The research team calculated life expectancy at birth and predicted a baby girl born in South Korea in 2030 is expected to live 90.8 years.
There is a 90-percent probability that life expectancy at birth among South Korean women in 2030 will be higher than 86.7 years, the same as the highest worldwide life expectancy in 2012, and a 57-percent probability that it will be higher than 90 years, it said.
"Many people used to believe that 90 years is the upper limit for life expectancy, but this research suggests we will break the 90-year-barrier," said Majid Ezzati, the lead researcher and a professor at Imperial College London's School of Public Health.
"The fact that we will continue to live longer means we need to think about strengthening the health and social care systems to support an aging population with multiple health needs," Ezzati added.
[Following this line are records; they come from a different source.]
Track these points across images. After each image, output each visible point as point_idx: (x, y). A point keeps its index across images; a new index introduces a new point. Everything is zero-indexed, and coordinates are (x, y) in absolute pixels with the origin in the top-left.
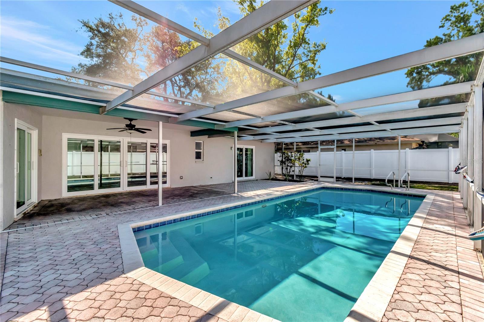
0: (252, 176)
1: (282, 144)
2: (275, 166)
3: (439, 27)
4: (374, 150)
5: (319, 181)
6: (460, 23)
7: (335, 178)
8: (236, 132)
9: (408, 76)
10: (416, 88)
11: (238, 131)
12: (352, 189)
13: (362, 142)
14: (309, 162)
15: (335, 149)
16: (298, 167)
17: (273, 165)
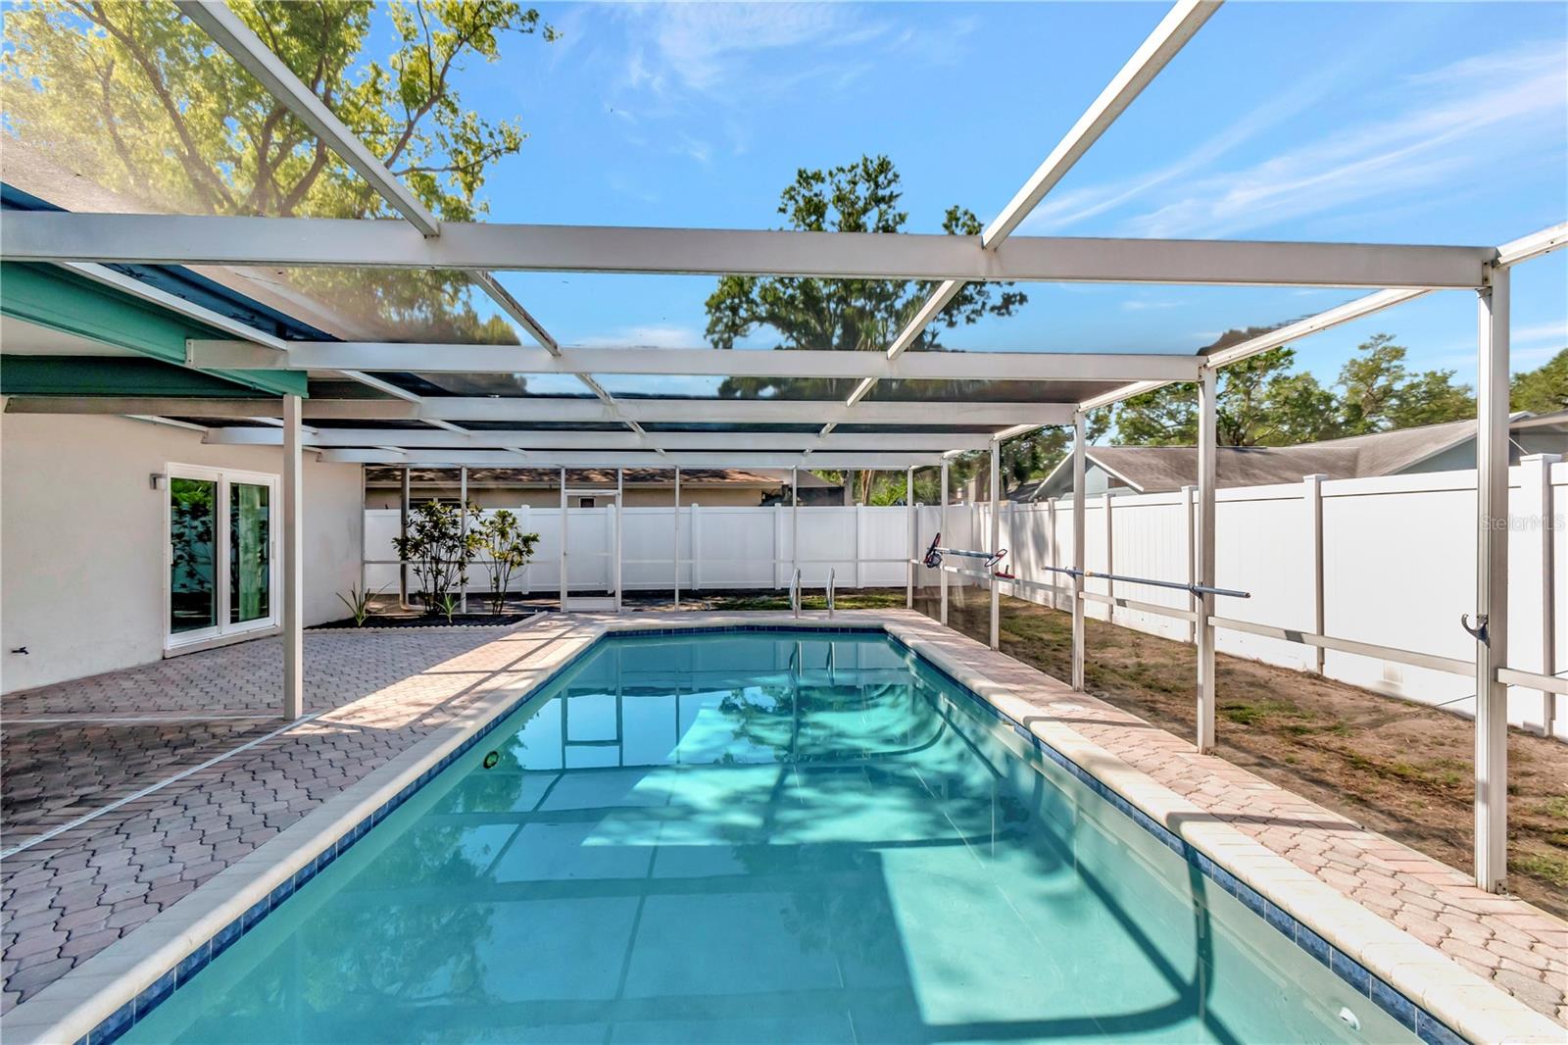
0: (264, 612)
1: (403, 471)
2: (364, 563)
3: (777, 209)
4: (700, 506)
5: (562, 610)
6: (809, 214)
7: (619, 595)
8: (298, 400)
9: (710, 312)
10: (721, 345)
11: (307, 396)
12: (675, 630)
13: (643, 479)
14: (533, 546)
15: (619, 500)
16: (491, 563)
17: (359, 561)
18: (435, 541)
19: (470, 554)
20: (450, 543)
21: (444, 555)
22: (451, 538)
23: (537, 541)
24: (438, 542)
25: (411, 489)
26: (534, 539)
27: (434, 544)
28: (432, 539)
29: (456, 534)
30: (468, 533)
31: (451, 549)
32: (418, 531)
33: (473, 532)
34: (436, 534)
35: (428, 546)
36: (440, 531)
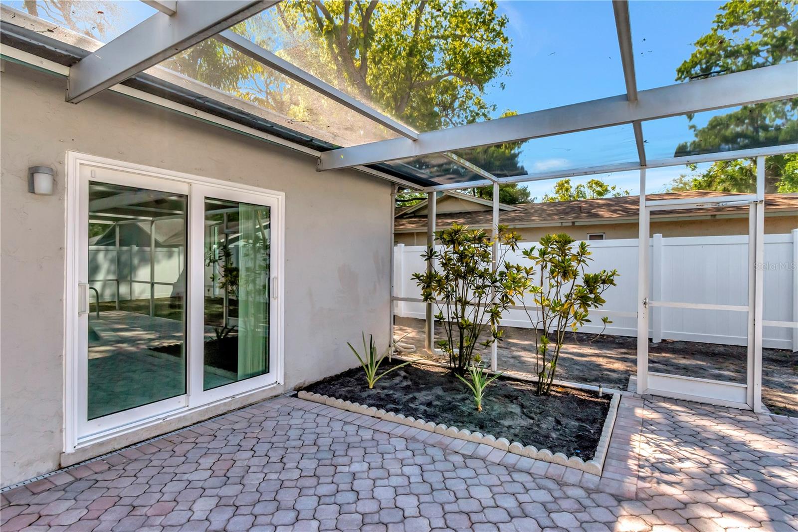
2: (392, 299)
17: (388, 297)
18: (461, 277)
19: (505, 299)
20: (479, 282)
21: (470, 296)
22: (481, 276)
23: (612, 282)
24: (465, 278)
25: (438, 216)
26: (608, 281)
27: (461, 281)
28: (458, 275)
29: (486, 270)
30: (502, 268)
31: (480, 289)
32: (444, 265)
33: (508, 267)
34: (463, 269)
35: (453, 283)
36: (467, 265)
Projected female life expectancy in South Korea is followed by those in France, Japan and Spain at around 88 years, the study showed.
For men, the five counties with the highest life expectancy at birth in 2030 are South Korea, Australia, Switzerland, Canada and the Netherlands, all at around 84 years, it added.
The results also showed that the United States is likely to have the lowest life expectancy at birth in 2030 among high-income countries. The nation's average life expectancy at birth of men at 79.5 years and of women at 83.3 years in 2030 will be similar to that of middle-income countries like Croatia and Mexico.
The research team explained that poor results in the United States are due to a lack of universal health coverage, as well as its highest child and maternal mortality and homicide rate among high-income countries.